**TASK DETAILS:** In the entries below, find the line with "richtige Hygiene besonders" and print exactly every line from there up to and including the line with "während oder nach", with no other lines.
___ DATASET RECORDS
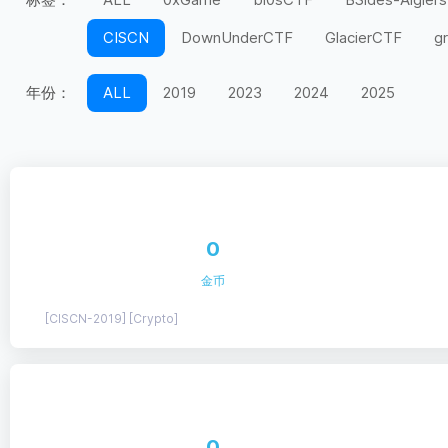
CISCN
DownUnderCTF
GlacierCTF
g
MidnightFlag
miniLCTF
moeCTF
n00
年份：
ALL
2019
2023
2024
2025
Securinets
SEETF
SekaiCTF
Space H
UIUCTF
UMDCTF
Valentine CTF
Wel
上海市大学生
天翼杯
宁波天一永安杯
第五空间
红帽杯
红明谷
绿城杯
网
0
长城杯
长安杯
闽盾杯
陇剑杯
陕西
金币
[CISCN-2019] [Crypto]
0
______
___ DATASET RECORDS
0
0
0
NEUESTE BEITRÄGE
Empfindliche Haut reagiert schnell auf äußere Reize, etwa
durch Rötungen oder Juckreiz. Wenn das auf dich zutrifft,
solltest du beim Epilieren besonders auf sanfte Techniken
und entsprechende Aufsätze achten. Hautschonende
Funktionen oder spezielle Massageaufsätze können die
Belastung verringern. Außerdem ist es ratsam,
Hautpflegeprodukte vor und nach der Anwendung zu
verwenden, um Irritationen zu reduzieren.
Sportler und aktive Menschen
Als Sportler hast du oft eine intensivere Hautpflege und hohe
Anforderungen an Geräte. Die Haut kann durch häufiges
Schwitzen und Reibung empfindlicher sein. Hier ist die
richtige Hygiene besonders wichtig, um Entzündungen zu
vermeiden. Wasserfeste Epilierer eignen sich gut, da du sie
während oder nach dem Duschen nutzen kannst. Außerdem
______
**ANSWER TO THE PROBLEM:**
richtige Hygiene besonders wichtig, um Entzündungen zu
vermeiden. Wasserfeste Epilierer eignen sich gut, da du sie
während oder nach dem Duschen nutzen kannst. Außerdem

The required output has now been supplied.